## Stored dataset items

+-------+

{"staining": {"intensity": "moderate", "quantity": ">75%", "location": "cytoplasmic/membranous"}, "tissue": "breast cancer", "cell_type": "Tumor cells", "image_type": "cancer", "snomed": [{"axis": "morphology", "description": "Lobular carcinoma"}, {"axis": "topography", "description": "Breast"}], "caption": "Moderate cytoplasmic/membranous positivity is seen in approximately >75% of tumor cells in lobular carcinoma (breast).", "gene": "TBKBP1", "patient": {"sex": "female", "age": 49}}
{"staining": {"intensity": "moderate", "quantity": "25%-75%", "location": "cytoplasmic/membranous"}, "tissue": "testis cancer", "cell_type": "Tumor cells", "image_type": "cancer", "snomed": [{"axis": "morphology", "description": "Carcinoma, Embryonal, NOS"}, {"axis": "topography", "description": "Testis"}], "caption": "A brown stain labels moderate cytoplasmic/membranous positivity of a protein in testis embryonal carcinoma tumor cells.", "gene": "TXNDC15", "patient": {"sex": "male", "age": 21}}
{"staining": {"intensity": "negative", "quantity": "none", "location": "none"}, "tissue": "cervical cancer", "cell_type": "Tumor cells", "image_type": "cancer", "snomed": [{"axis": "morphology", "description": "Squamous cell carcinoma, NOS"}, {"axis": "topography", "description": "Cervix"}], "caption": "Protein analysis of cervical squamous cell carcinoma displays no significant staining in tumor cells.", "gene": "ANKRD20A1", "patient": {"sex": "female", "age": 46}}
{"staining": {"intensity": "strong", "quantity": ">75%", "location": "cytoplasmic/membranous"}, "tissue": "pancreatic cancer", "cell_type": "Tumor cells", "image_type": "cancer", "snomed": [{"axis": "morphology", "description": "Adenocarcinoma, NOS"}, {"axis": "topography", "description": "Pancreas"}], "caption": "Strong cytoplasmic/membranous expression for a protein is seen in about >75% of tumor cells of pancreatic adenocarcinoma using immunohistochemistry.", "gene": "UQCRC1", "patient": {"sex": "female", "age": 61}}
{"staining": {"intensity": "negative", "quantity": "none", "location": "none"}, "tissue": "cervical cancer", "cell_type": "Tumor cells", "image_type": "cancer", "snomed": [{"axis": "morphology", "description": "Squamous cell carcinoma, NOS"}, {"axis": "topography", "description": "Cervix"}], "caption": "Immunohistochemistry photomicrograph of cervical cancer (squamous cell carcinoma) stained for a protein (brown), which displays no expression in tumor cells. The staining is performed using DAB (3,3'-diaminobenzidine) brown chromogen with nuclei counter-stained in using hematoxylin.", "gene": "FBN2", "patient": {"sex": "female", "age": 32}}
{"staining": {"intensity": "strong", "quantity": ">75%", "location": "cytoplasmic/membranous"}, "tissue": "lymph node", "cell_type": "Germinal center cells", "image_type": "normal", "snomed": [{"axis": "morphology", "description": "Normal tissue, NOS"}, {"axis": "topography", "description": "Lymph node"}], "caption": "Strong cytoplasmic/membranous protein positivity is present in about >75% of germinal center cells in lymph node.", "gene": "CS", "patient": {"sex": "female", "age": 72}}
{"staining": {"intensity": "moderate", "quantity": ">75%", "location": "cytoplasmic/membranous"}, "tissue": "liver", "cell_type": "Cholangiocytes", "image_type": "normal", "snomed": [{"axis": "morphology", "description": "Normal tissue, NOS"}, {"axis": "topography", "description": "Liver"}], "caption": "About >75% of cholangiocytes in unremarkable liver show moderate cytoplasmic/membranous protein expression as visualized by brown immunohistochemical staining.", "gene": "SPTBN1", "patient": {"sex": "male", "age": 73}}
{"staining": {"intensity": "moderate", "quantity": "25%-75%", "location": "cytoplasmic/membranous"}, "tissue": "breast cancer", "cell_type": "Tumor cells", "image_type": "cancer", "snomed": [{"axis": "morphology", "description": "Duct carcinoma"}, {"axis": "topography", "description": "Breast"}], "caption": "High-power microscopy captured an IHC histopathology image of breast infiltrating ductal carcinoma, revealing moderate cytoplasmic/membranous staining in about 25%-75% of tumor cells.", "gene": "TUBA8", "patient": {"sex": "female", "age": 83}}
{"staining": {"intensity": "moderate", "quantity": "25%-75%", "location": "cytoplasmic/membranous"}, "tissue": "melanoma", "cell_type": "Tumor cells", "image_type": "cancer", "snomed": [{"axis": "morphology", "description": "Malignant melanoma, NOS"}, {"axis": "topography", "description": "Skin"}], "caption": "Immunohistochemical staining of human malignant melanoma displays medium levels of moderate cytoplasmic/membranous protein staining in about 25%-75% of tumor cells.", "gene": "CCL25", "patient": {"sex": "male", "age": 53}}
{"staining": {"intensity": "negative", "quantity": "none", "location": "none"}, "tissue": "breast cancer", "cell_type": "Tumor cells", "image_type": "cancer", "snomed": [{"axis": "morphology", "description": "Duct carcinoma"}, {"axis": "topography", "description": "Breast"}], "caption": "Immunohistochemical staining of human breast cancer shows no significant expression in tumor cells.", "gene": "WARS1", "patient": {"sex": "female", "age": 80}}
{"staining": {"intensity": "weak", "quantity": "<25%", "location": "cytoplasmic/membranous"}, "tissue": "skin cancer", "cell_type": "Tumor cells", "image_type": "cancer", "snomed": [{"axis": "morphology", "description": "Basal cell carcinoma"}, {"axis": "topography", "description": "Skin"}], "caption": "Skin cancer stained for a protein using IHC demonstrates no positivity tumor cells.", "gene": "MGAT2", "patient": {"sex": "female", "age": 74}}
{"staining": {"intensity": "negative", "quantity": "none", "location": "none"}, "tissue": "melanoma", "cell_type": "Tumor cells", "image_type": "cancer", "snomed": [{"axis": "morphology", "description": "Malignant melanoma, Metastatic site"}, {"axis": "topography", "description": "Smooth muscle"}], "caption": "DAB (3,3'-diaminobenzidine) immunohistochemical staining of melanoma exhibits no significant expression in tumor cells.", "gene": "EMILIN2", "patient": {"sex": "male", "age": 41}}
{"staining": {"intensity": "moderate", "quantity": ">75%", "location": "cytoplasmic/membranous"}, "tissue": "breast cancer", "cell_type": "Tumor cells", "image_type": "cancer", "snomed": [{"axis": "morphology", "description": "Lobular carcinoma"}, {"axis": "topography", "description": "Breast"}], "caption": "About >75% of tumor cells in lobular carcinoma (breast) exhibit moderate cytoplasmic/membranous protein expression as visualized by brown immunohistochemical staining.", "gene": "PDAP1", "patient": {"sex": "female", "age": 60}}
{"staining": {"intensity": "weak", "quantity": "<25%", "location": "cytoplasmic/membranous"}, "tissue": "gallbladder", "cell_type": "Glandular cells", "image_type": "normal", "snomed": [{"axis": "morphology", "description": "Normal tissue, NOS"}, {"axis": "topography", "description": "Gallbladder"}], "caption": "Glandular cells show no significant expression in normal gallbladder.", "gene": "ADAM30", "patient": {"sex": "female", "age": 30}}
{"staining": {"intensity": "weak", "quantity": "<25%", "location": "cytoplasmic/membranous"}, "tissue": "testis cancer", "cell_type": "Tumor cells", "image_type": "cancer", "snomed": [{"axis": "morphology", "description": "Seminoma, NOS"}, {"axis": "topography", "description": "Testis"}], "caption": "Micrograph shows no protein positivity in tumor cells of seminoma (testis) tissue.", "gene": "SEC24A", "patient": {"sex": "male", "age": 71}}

+-------+

## YOUR ASSIGNMENT
Reproduce the full set of entries above exactly, without dropping a line.

## PROBLEM SOLUTION
{"staining": {"intensity": "moderate", "quantity": ">75%", "location": "cytoplasmic/membranous"}, "tissue": "breast cancer", "cell_type": "Tumor cells", "image_type": "cancer", "snomed": [{"axis": "morphology", "description": "Lobular carcinoma"}, {"axis": "topography", "description": "Breast"}], "caption": "Moderate cytoplasmic/membranous positivity is seen in approximately >75% of tumor cells in lobular carcinoma (breast).", "gene": "TBKBP1", "patient": {"sex": "female", "age": 49}}
{"staining": {"intensity": "moderate", "quantity": "25%-75%", "location": "cytoplasmic/membranous"}, "tissue": "testis cancer", "cell_type": "Tumor cells", "image_type": "cancer", "snomed": [{"axis": "morphology", "description": "Carcinoma, Embryonal, NOS"}, {"axis": "topography", "description": "Testis"}], "caption": "A brown stain labels moderate cytoplasmic/membranous positivity of a protein in testis embryonal carcinoma tumor cells.", "gene": "TXNDC15", "patient": {"sex": "male", "age": 21}}
{"staining": {"intensity": "negative", "quantity": "none", "location": "none"}, "tissue": "cervical cancer", "cell_type": "Tumor cells", "image_type": "cancer", "snomed": [{"axis": "morphology", "description": "Squamous cell carcinoma, NOS"}, {"axis": "topography", "description": "Cervix"}], "caption": "Protein analysis of cervical squamous cell carcinoma displays no significant staining in tumor cells.", "gene": "ANKRD20A1", "patient": {"sex": "female", "age": 46}}
{"staining": {"intensity": "strong", "quantity": ">75%", "location": "cytoplasmic/membranous"}, "tissue": "pancreatic cancer", "cell_type": "Tumor cells", "image_type": "cancer", "snomed": [{"axis": "morphology", "description": "Adenocarcinoma, NOS"}, {"axis": "topography", "description": "Pancreas"}], "caption": "Strong cytoplasmic/membranous expression for a protein is seen in about >75% of tumor cells of pancreatic adenocarcinoma using immunohistochemistry.", "gene": "UQCRC1", "patient": {"sex": "female", "age": 61}}
{"staining": {"intensity": "negative", "quantity": "none", "location": "none"}, "tissue": "cervical cancer", "cell_type": "Tumor cells", "image_type": "cancer", "snomed": [{"axis": "morphology", "description": "Squamous cell carcinoma, NOS"}, {"axis": "topography", "description": "Cervix"}], "caption": "Immunohistochemistry photomicrograph of cervical cancer (squamous cell carcinoma) stained for a protein (brown), which displays no expression in tumor cells. The staining is performed using DAB (3,3'-diaminobenzidine) brown chromogen with nuclei counter-stained in using hematoxylin.", "gene": "FBN2", "patient": {"sex": "female", "age": 32}}
{"staining": {"intensity": "strong", "quantity": ">75%", "location": "cytoplasmic/membranous"}, "tissue": "lymph node", "cell_type": "Germinal center cells", "image_type": "normal", "snomed": [{"axis": "morphology", "description": "Normal tissue, NOS"}, {"axis": "topography", "description": "Lymph node"}], "caption": "Strong cytoplasmic/membranous protein positivity is present in about >75% of germinal center cells in lymph node.", "gene": "CS", "patient": {"sex": "female", "age": 72}}
{"staining": {"intensity": "moderate", "quantity": ">75%", "location": "cytoplasmic/membranous"}, "tissue": "liver", "cell_type": "Cholangiocytes", "image_type": "normal", "snomed": [{"axis": "morphology", "description": "Normal tissue, NOS"}, {"axis": "topography", "description": "Liver"}], "caption": "About >75% of cholangiocytes in unremarkable liver show moderate cytoplasmic/membranous protein expression as visualized by brown immunohistochemical staining.", "gene": "SPTBN1", "patient": {"sex": "male", "age": 73}}
{"staining": {"intensity": "moderate", "quantity": "25%-75%", "location": "cytoplasmic/membranous"}, "tissue": "breast cancer", "cell_type": "Tumor cells", "image_type": "cancer", "snomed": [{"axis": "morphology", "description": "Duct carcinoma"}, {"axis": "topography", "description": "Breast"}], "caption": "High-power microscopy captured an IHC histopathology image of breast infiltrating ductal carcinoma, revealing moderate cytoplasmic/membranous staining in about 25%-75% of tumor cells.", "gene": "TUBA8", "patient": {"sex": "female", "age": 83}}
{"staining": {"intensity": "moderate", "quantity": "25%-75%", "location": "cytoplasmic/membranous"}, "tissue": "melanoma", "cell_type": "Tumor cells", "image_type": "cancer", "snomed": [{"axis": "morphology", "description": "Malignant melanoma, NOS"}, {"axis": "topography", "description": "Skin"}], "caption": "Immunohistochemical staining of human malignant melanoma displays medium levels of moderate cytoplasmic/membranous protein staining in about 25%-75% of tumor cells.", "gene": "CCL25", "patient": {"sex": "male", "age": 53}}
{"staining": {"intensity": "negative", "quantity": "none", "location": "none"}, "tissue": "breast cancer", "cell_type": "Tumor cells", "image_type": "cancer", "snomed": [{"axis": "morphology", "description": "Duct carcinoma"}, {"axis": "topography", "description": "Breast"}], "caption": "Immunohistochemical staining of human breast cancer shows no significant expression in tumor cells.", "gene": "WARS1", "patient": {"sex": "female", "age": 80}}
{"staining": {"intensity": "weak", "quantity": "<25%", "location": "cytoplasmic/membranous"}, "tissue": "skin cancer", "cell_type": "Tumor cells", "image_type": "cancer", "snomed": [{"axis": "morphology", "description": "Basal cell carcinoma"}, {"axis": "topography", "description": "Skin"}], "caption": "Skin cancer stained for a protein using IHC demonstrates no positivity tumor cells.", "gene": "MGAT2", "patient": {"sex": "female", "age": 74}}
{"staining": {"intensity": "negative", "quantity": "none", "location": "none"}, "tissue": "melanoma", "cell_type": "Tumor cells", "image_type": "cancer", "snomed": [{"axis": "morphology", "description": "Malignant melanoma, Metastatic site"}, {"axis": "topography", "description": "Smooth muscle"}], "caption": "DAB (3,3'-diaminobenzidine) immunohistochemical staining of melanoma exhibits no significant expression in tumor cells.", "gene": "EMILIN2", "patient": {"sex": "male", "age": 41}}
{"staining": {"intensity": "moderate", "quantity": ">75%", "location": "cytoplasmic/membranous"}, "tissue": "breast cancer", "cell_type": "Tumor cells", "image_type": "cancer", "snomed": [{"axis": "morphology", "description": "Lobular carcinoma"}, {"axis": "topography", "description": "Breast"}], "caption": "About >75% of tumor cells in lobular carcinoma (breast) exhibit moderate cytoplasmic/membranous protein expression as visualized by brown immunohistochemical staining.", "gene": "PDAP1", "patient": {"sex": "female", "age": 60}}
{"staining": {"intensity": "weak", "quantity": "<25%", "location": "cytoplasmic/membranous"}, "tissue": "gallbladder", "cell_type": "Glandular cells", "image_type": "normal", "snomed": [{"axis": "morphology", "description": "Normal tissue, NOS"}, {"axis": "topography", "description": "Gallbladder"}], "caption": "Glandular cells show no significant expression in normal gallbladder.", "gene": "ADAM30", "patient": {"sex": "female", "age": 30}}
{"staining": {"intensity": "weak", "quantity": "<25%", "location": "cytoplasmic/membranous"}, "tissue": "testis cancer", "cell_type": "Tumor cells", "image_type": "cancer", "snomed": [{"axis": "morphology", "description": "Seminoma, NOS"}, {"axis": "topography", "description": "Testis"}], "caption": "Micrograph shows no protein positivity in tumor cells of seminoma (testis) tissue.", "gene": "SEC24A", "patient": {"sex": "male", "age": 71}}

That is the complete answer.